According to Kazda, no operator of scheduled air transport has a base in Bratislava and thus business travellers have no other option but to travel to Vienna or fly from other nearby airports, for example in Budapest or Krakow. ČSA, which provided collecting flights from regional airports, has its own restructuring problems.

“Similarly as in the case of other kinds of transportation, also in the case of air transport, the transportation serviceability should be secured via support provided via the state transportation policy,” said Kazda.

Kajánek of VÚD looks at the challenges in passenger air transport from two viewpoints, the view of air carriers and the state.

“The challenge for air carriers is to create and operate air routes on Slovak airports in the long run,” said Kajánek, adding that this involves routes run year round and not seasonal holiday flights. “The challenge for the state is to create systematic, supportive and motivational conditions for air carriers in order to secure the transportation serviceability of the regions, especially in the direction of delivering lucrative travellers to Slovakia.”

With respect to the development of passenger air transport in Slovakia, including from those on small regional airports, Kajánek sees finances and guarantees as the key question.

“The fundamental problem is, who will pay it or who will take over the risk of loss during the beginning loss-making period until the air route is established,” said Kajánek. “This is the fundamental factor, which will decide about the opening of new routes.”

According to Kajánek, the markets of Slovakia’s regional airports are not so lucrative for foreign air operators to make them invest into a line until it becomes profitable, often a period lasting one or two years.
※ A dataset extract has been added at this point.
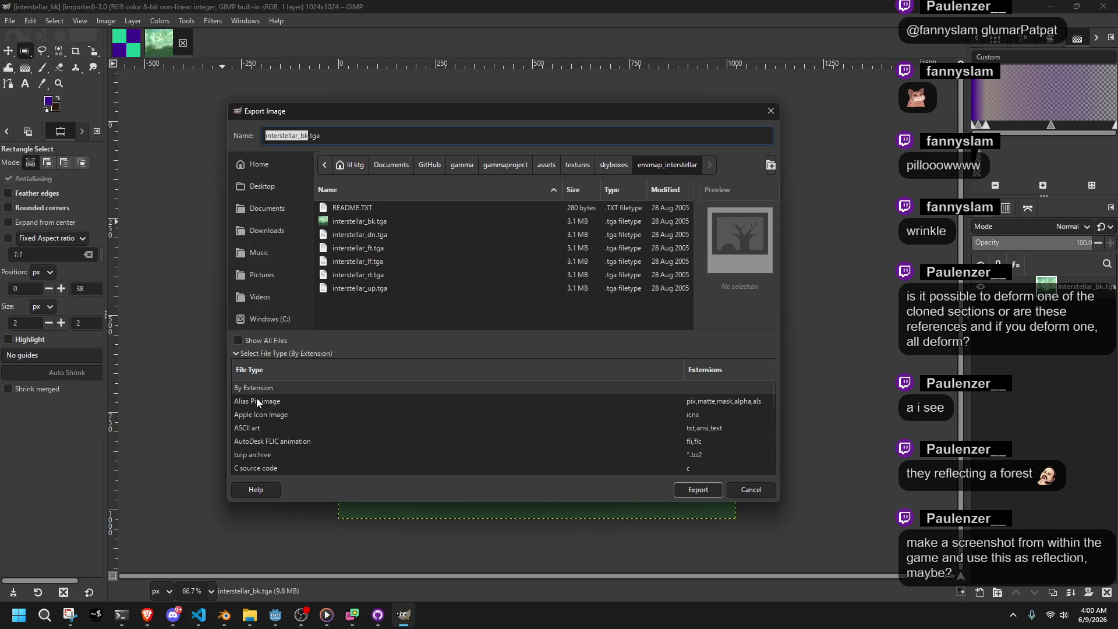
click(335, 134)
Kajánek points out that the region as well as the state benefit from tourists arriving via this line already before the line becomes economically effective for the air operator.

“The provision of an investment stimulus for the initial loss-making period is rather a question of political decision, either on the regional or national level,” said Kajánek. “Slovakia’s regional administrations do not have an analogous tax and subsidy scheme, as is the case in other countries, to support a project of a new route.”

According to Kazda, it is worth thinking about support of regional air transport, especially at the beginning when a route is being launched. EU and national legislation enable this, he said.

“For example, holding a public procurement to secure air transport from a regional airport to one of the ‘hub’ airports would be a suitable form,” said Kazda. “But the condition should be securing of an interline agreement with an air operator from this hub. Such support from the viewpoint of the financial amount is negligible compared with other transporters, for example rails or buses, but it fundamentally contributes to the attractiveness of the region and business for investors.”

Kazda believes that it should be the task of the region to engage in the development of air transport, but he points out that the support and the scheme should be thoroughly prepared for it to be successful.